SecureThroughObscure writes "Security blogger and researcher Nate McFeters, of ZDNet and Ernst & Young's Advanced Security Center, blogged about an 0-day exploit released by noted security researcher Aviv Raff today. The flaw is a cross-zone scripting flaw, that takes advantage of the fact that printing HTML web pages occurs in the Local Machine Zone in IE rather than in the Internet Zone.
"One of the most concerning things about cross-site scripting is when you can execute your script in a higher privileged zone, as Aviv has here. In some cases, you can actually run arbitrary commands on the operating system, read/write files, and definitely make all the cross-domain requests (with cookies) that you'd like. I'll save this for a different blog posting, because that was always the plan, but if you are interested in seeing more on this, Rob Carter has been hitting this really hard over at his blog."
As McFeters stated, Carter has done a lot of research into this area, pointing out very serious flaws in the web management consoles of Azureus and uTorrent, as well as in the Eclipse platform, which is used to build several other tools.
Internet Explorer is prone to a Cross-Zone Scripting vulnerability in its "Print Table of Links" feature. This feature allows users to add to a printed web page an appendix which contains a table of all the links in that webpage.
An attacker can easily add a specially crafted link to a webpage (e.g. at his own website, comments in blogs, social networks, Wikipedia, etc.), so whenever a user will print this webpage with this feature enabled, the attacker will be able to run arbitrary code on the user's machine (i.e. in order to take control over the machine).
Technical details
Whenever a user prints a page, Internet Explorer uses a local resource script which generates an new HTML to be printed. This HTML consists of the following elements: Header, webpage body, Footer, and if enabled, also the table of links in the webpage.

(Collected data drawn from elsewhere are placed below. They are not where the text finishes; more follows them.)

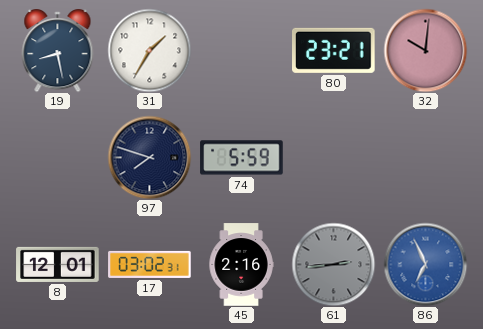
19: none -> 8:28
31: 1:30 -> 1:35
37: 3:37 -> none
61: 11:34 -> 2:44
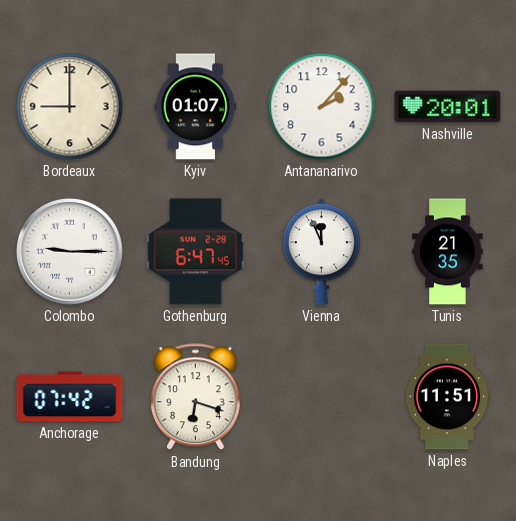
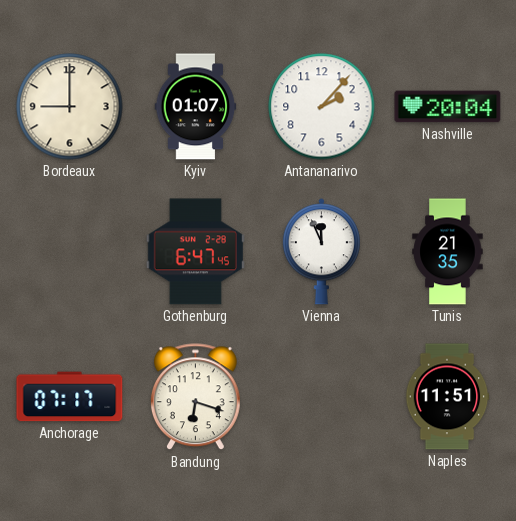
Nashville: 20:01 -> 20:04
Colombo: 9:15 -> none
Anchorage: 07:42 -> 07:17
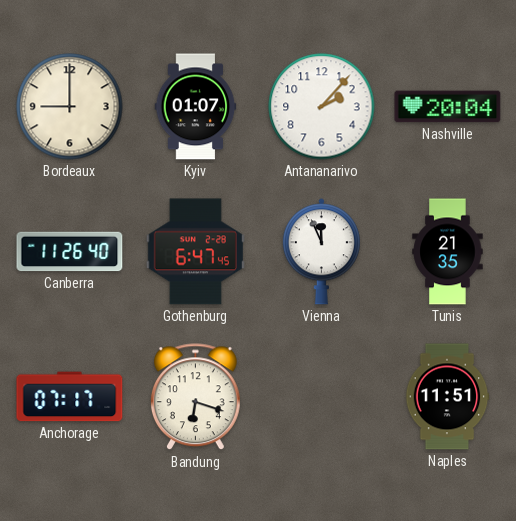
Canberra: none -> 11:26
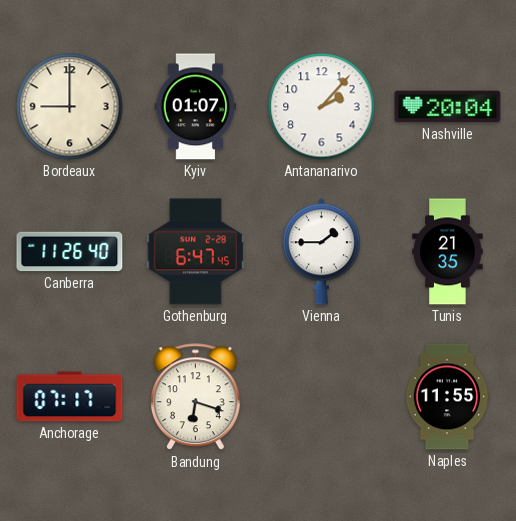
Vienna: 11:56 -> 1:45
Naples: 11:51 -> 11:55
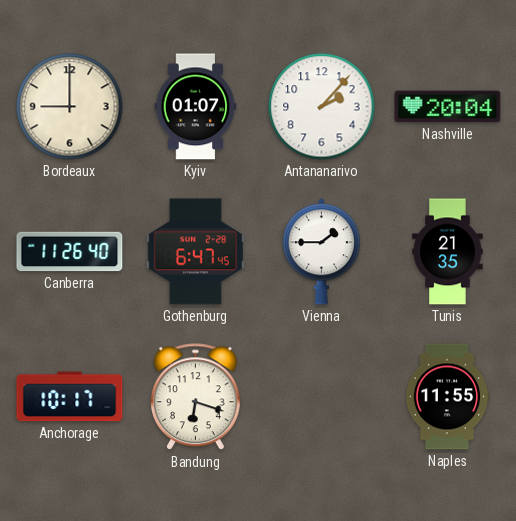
Anchorage: 07:17 -> 10:17
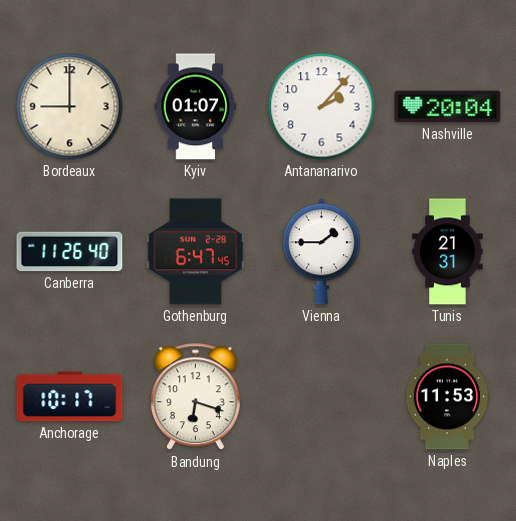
Tunis: 21:35 -> 21:31
Naples: 11:55 -> 11:53
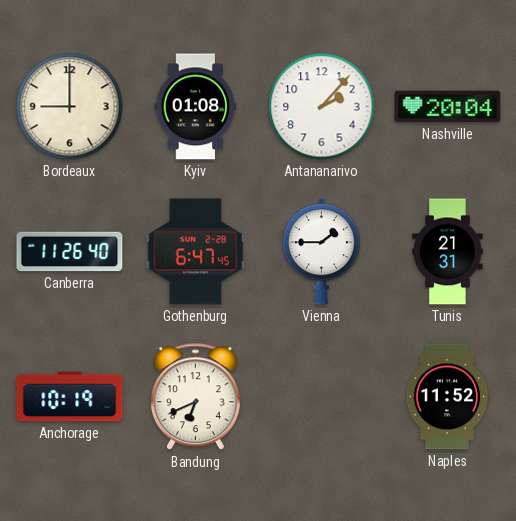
Kyiv: 01:07 -> 01:08
Anchorage: 10:17 -> 10:19
Bandung: 6:18 -> 6:41
Naples: 11:53 -> 11:52
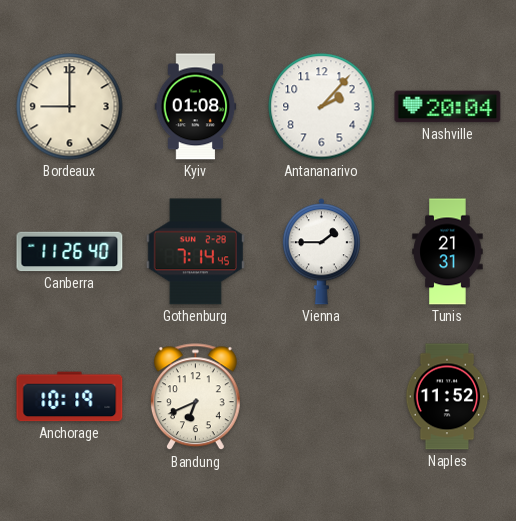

While the script takes only the text within the link's inner data, it does not validate the URL of links, and add it to the HTML as it is. This allows to inject a script that will be executed when the new HTML will be generated.
As I said in a previous post, most of the local resources in Internet Explorer are now running in Internet Zone. Unfortunately, the printing local resource script is running in Local Machine Zone, which means that any injected script can execute arbitrary code on the user's machine.
These are a very interesting class of bug, pretty scary stuff, especially since they appear to work in IE 8 as well.